Entro na repartição num dia ensolarado. Tinha-me esquecido como tudo é muito complicado numa repartição: a cruz ultrapassa a quadrícula, a caneta deve ser preta, o formulário é o 32-A.
Quando estava na fila de espera já tinha evocado a dissertação poética de Alexandre O’Neill sobre as moscas (as moscas que teimam em adejar as lâmpadas velhas das repartições). Mas, agora, com todos os entraves, com toda a má vontade estampada no rosto da funcionária, a evocação já é outra: sigo O’Neill, noutro texto, onde o poeta propõe o conceito de destrabalhador.

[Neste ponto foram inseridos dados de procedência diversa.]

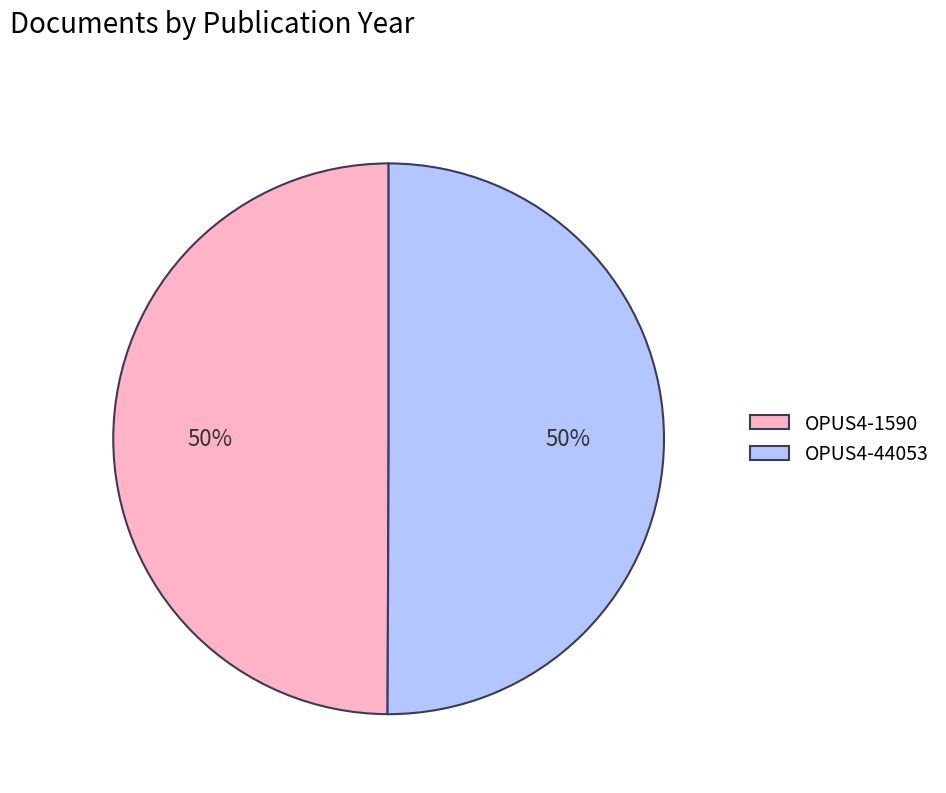

What is the ratio of the value at OPUS4-44053 to the value at OPUS4-1590?

1.0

Não há dúvidas: estamos perante uma destrabalhadora. Apesar de tudo, com maior ou menor dificuldade, vou conseguindo tornear os obstáculos. A funcionária vê-se desprotegida e miserável, perante a iminência de ter de fazer alguma coisa.
Penélope, pelo menos, trabalhava de dia e só quando estava sozinha, a altas horas, é que ia desfazer o seu tapete, na absurda esperança do regresso de Ulisses. A destrabalhadora, porém, difere de Penélope em muitos pontos: não sabe tecer tapetes; não é capaz do sentimento puríssimo do amor; e, finalmente, quando cai na cama, de consciência tranquila, o seu sono é entrecortado por um ressonar perturbador.
Recebo o certificado de sorriso nos lábios: fui um vencedor na mais encarniçada das batalhas. Desço as escadas do prédio velho, até o sabor a vitória desfazer-se nos lábios. Sobrevém a frustração e o nervosismo. Toda esta batalha serviu para quê? Fico com a sensação enervante de um dia desperdiçado. Que fazer com toda esta história? Vou escrevê-la! Vou partilhar este meu sofrimento convosco.
Rollo May, eminente psicólogo americano, considerava a expressão de um poder pessoal como uma das necessidades básicas de qualquer ser humano. Por outras palavras: todos nós necessitamos de controlar o que se passa à nossa volta, de sermos autores activos das nossas vidas. A cada passo, quando nos encontramos com os outros, deparamo-nos com as necessidades de afirmação de cada um.
Mas será que é realmente sábio ter de compreender uma destrabalhadora?
O Primeiro de Janeiro, 1 Agosto 2007.